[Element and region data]

-- begin --

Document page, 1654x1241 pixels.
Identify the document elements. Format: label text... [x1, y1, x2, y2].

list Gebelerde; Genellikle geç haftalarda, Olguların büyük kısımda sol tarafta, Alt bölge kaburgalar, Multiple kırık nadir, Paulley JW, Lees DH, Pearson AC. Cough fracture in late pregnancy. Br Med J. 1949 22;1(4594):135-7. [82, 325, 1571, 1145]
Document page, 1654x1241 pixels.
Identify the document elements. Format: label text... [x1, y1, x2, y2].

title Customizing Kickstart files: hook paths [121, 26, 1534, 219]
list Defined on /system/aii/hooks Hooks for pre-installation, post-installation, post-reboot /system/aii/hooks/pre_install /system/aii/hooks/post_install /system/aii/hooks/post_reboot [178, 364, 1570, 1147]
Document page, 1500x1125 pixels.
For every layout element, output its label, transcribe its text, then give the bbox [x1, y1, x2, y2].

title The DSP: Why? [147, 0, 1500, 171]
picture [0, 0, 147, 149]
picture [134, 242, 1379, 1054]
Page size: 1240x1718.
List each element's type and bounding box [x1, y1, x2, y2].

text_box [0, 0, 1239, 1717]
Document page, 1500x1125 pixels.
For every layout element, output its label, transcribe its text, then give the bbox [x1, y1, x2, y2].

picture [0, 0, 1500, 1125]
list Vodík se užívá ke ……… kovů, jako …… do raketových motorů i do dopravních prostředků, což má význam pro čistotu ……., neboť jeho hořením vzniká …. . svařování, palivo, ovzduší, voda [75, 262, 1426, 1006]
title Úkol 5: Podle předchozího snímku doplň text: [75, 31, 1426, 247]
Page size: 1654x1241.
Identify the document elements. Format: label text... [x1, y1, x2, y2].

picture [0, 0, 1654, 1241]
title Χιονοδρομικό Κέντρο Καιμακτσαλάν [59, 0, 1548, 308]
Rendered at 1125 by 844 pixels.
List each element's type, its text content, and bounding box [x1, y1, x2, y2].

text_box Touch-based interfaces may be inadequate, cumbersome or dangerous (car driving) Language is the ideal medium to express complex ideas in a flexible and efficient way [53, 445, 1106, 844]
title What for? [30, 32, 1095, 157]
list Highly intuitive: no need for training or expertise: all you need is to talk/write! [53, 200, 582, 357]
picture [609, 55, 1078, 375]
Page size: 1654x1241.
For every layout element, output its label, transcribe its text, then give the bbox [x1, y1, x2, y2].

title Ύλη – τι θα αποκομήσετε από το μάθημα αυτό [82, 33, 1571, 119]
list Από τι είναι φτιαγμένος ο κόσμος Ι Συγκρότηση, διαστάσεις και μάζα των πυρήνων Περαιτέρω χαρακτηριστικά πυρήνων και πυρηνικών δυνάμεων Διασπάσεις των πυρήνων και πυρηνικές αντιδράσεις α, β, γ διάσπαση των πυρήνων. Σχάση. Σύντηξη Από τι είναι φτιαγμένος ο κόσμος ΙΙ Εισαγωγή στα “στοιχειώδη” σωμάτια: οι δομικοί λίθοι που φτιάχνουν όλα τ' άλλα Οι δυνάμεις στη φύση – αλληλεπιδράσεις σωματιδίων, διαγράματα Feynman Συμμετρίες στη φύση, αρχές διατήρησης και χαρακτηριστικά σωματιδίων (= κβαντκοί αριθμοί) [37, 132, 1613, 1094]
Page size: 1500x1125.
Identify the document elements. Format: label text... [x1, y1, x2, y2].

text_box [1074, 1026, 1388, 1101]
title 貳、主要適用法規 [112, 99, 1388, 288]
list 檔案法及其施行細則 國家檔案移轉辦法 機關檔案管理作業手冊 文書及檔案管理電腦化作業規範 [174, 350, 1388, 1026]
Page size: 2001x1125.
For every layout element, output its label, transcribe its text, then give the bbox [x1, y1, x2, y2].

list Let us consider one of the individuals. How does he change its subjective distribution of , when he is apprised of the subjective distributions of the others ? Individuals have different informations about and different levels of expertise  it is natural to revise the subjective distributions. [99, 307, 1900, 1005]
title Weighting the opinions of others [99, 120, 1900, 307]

-- end --

__OBJECTIVE__: Format every line of the records above as a numbered list, omitting the blank lines.

__RESPONSE__:
1. Document page, 1654x1241 pixels.
2. Identify the document elements. Format: label text... [x1, y1, x2, y2].
3. list Gebelerde; Genellikle geç haftalarda, Olguların büyük kısımda sol tarafta, Alt bölge kaburgalar, Multiple kırık nadir, Paulley JW, Lees DH, Pearson AC. Cough fracture in late pregnancy. Br Med J. 1949 22;1(4594):135-7. [82, 325, 1571, 1145]
4. Document page, 1654x1241 pixels.
5. Identify the document elements. Format: label text... [x1, y1, x2, y2].
6. title Customizing Kickstart files: hook paths [121, 26, 1534, 219]
7. list Defined on /system/aii/hooks Hooks for pre-installation, post-installation, post-reboot /system/aii/hooks/pre_install /system/aii/hooks/post_install /system/aii/hooks/post_reboot [178, 364, 1570, 1147]
8. Document page, 1500x1125 pixels.
9. For every layout element, output its label, transcribe its text, then give the bbox [x1, y1, x2, y2].
10. title The DSP: Why? [147, 0, 1500, 171]
11. picture [0, 0, 147, 149]
12. picture [134, 242, 1379, 1054]
13. Page size: 1240x1718.
14. List each element's type and bounding box [x1, y1, x2, y2].
15. text_box [0, 0, 1239, 1717]
16. Document page, 1500x1125 pixels.
17. For every layout element, output its label, transcribe its text, then give the bbox [x1, y1, x2, y2].
18. picture [0, 0, 1500, 1125]
19. list Vodík se užívá ke ……… kovů, jako …… do raketových motorů i do dopravních prostředků, což má význam pro čistotu ……., neboť jeho hořením vzniká …. . svařování, palivo, ovzduší, voda [75, 262, 1426, 1006]
20. title Úkol 5: Podle předchozího snímku doplň text: [75, 31, 1426, 247]
21. Page size: 1654x1241.
22. Identify the document elements. Format: label text... [x1, y1, x2, y2].
23. picture [0, 0, 1654, 1241]
24. title Χιονοδρομικό Κέντρο Καιμακτσαλάν [59, 0, 1548, 308]
25. Rendered at 1125 by 844 pixels.
26. List each element's type, its text content, and bounding box [x1, y1, x2, y2].
27. text_box Touch-based interfaces may be inadequate, cumbersome or dangerous (car driving) Language is the ideal medium to express complex ideas in a flexible and efficient way [53, 445, 1106, 844]
28. title What for? [30, 32, 1095, 157]
29. list Highly intuitive: no need for training or expertise: all you need is to talk/write! [53, 200, 582, 357]
30. picture [609, 55, 1078, 375]
31. Page size: 1654x1241.
32. For every layout element, output its label, transcribe its text, then give the bbox [x1, y1, x2, y2].
33. title Ύλη – τι θα αποκομήσετε από το μάθημα αυτό [82, 33, 1571, 119]
34. list Από τι είναι φτιαγμένος ο κόσμος Ι Συγκρότηση, διαστάσεις και μάζα των πυρήνων Περαιτέρω χαρακτηριστικά πυρήνων και πυρηνικών δυνάμεων Διασπάσεις των πυρήνων και πυρηνικές αντιδράσεις α, β, γ διάσπαση των πυρήνων. Σχάση. Σύντηξη Από τι είναι φτιαγμένος ο κόσμος ΙΙ Εισαγωγή στα “στοιχειώδη” σωμάτια: οι δομικοί λίθοι που φτιάχνουν όλα τ' άλλα Οι δυνάμεις στη φύση – αλληλεπιδράσεις σωματιδίων, διαγράματα Feynman Συμμετρίες στη φύση, αρχές διατήρησης και χαρακτηριστικά σωματιδίων (= κβαντκοί αριθμοί) [37, 132, 1613, 1094]
35. Page size: 1500x1125.
36. Identify the document elements. Format: label text... [x1, y1, x2, y2].
37. text_box [1074, 1026, 1388, 1101]
38. title 貳、主要適用法規 [112, 99, 1388, 288]
39. list 檔案法及其施行細則 國家檔案移轉辦法 機關檔案管理作業手冊 文書及檔案管理電腦化作業規範 [174, 350, 1388, 1026]
40. Page size: 2001x1125.
41. For every layout element, output its label, transcribe its text, then give the bbox [x1, y1, x2, y2].
42. list Let us consider one of the individuals. How does he change its subjective distribution of , when he is apprised of the subjective distributions of the others ? Individuals have different informations about and different levels of expertise  it is natural to revise the subjective distributions. [99, 307, 1900, 1005]
43. title Weighting the opinions of others [99, 120, 1900, 307]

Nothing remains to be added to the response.